A mystery text message appears. It’s Jean-Claude Vannier. Yes, the same Jean-Claude Vannier who wrote and arranged the orchestral flourishes and vertiginous strings on Histoire de Melody Nelson by Serge Gainsbourg, the 1971 album that set the benchmark for rock-meets-classical, marrying sexy grooves to lush orchestration. It was a consummation that still staggers four decades later; some might say it is yet to be bettered, no matter how many rock songs with an orchestra you’ll hear. And, yes, the same Jean-Claude Vannier who’s still asked to conduct in countries all over the world regularly, and has written songs for the likes of Françoise Hardy and Brigitte Fontaine, and has arranged orchestration for Petula Clark and Whitney Houston. He’s rarely been out of demand in a career spanning more than 40 years.
So, anyway, what does the Gallic living-legend want? “We’ll do photos outside,” he writes. “I have a scaffold in front of my window.”
It’s less poetic than I was expecting.
We find Jean-Claude’s house located in a well-to-do district in central Paris not far from the Seine. It has stood there since it was built just after the French Revolution. The one that was there before was a hangout for royalty and was burnt to the ground.
He answers the door with a bewildered expression on his face — one he retains throughout the interview. The interior is compact with books and pictures, nice wood and a grand piano as the centrepiece of the flat. While slightly cluttered, little gives away the eccentricities of its owner, though on closer inspection I notice miniature pianos tucked in every available nook, cranny and orifice.
“Yes, I like surprising instruments,” he offers. “I like cheap instruments to make some music mixed with fire engines. I like toy pianos. You can see them around here. I like toys.”
He’s just returned from Los Angeles where he had been invited to conduct the orchestra for a full rendition of Gainsbourg’s finest work at the Hollywood Bowl.
“We played …Melody Nelson with American artists — Patton, Beck, Zola Jesus… it was very nice; 18,000 people.” His mind’s clearly still boggling. “Incredible. I don’t understand very well how this happens. I was just on stage conducting the orchestra.”
Such misplaced humility punctuates our meeting. How did the ensemble approach ‘En Melody’, the album’s wholly instrumental track, but for a ticklish Jane Birkin grunting and squealing and making sex noise?
“Each artist takes a song. And on stage Zola Jesus was laughing, you know, in dialogue with an electric violin. Very nice.”
A similar concert at the Barbican in 2006 featured Jarvis Cocker, Gruff Rhys and Mick Harvey.
“Yes, at the Barbican, a Japanese girl, Seaming To, was laughing!”
Vannier’s lost classic L’Enfant Assassin des Mouches was also played at the Barbican, and re-released the same year by Andy Votel’s Finders Keepers label. It soundtracks a tale written by Gainsbourg about the journey of a young child traversing through a nightmarish kingdom of flies. Esoteric and bizarre though it is, it’s certainly an enrapturing listen, full of wah wahs, songs that sound like cop shows, cowbells and fire-engines.
“The man who paid for the recording was not happy with my music. He said, ‘Really, I don’t understand your music,’ so he didn’t release it.”
Vannier has no idea why one record he makes is universally embraced and another is shunned. “I don’t know what is success, I only write music.”
Modest as ever, he was amazed when he got the call from Votel some 24 years later.
“I must tell you, when Andy sent me his first email he said to me, ‘Oh, I love your music,’ and at the time I was so surprised that I thought it was a joke. I thought it was a young man who wanted to laugh at me.”

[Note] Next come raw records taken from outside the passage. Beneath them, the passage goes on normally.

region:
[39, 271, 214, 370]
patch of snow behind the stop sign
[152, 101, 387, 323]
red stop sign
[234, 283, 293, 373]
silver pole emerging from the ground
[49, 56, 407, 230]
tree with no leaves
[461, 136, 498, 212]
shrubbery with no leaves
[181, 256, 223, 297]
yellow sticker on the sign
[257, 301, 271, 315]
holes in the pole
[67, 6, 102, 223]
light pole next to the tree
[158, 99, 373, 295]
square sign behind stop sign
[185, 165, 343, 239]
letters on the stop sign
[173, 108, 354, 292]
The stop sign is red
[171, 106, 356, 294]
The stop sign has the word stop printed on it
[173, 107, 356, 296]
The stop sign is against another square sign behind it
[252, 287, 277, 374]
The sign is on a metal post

The new album, Roses Rouge Sang — his first solo album proper since 1990 — which he sings on, was played by some of the original musicians from the Melody Nelson sessions — Vick Flick, Dougie Wright and Herbie Flowers, as well as the Sofia Philharmonic Orchestra. Translated as ‘blood red roses’, Vannier says it is “a metaphor for women… with thorns, you know?” He looks mournful. “They have beauty and they hurt.”
It seems in stark contrast to his old mate shagger Serge.
‘Au Désespoir Des Singes’ uses a monkey puzzle tree as another metaphor for the difficulties of navigating relationships (“I love this tree because it has a funny shape, and thorns so the monkey can’t climb the tree”), while on ‘Dans Mes Rêves’ he fantasises about women who spurn him. “In my dreams I do with you what I want,” he sings. “The girl doesn’t love me, but in my dreams she’s with me.”
It sounds sad.
“Yes, of course. I live in the city and I look out onto the street and it’s a sort of grey life. Despair and introspection…”
He shrugs as if to say, “So what?” C’est la vie.
There’s one thing he can’t abide, though.
“I’m not a string arranger. I arrange for the whole orchestra. I met a girl in America, she was a string arranger. I could not understand why just the strings.”
Would he describe himself as an avant-garde composer, then?
“Me? No.”
A musician?
“Yes,” he says, and a smile settles on his face.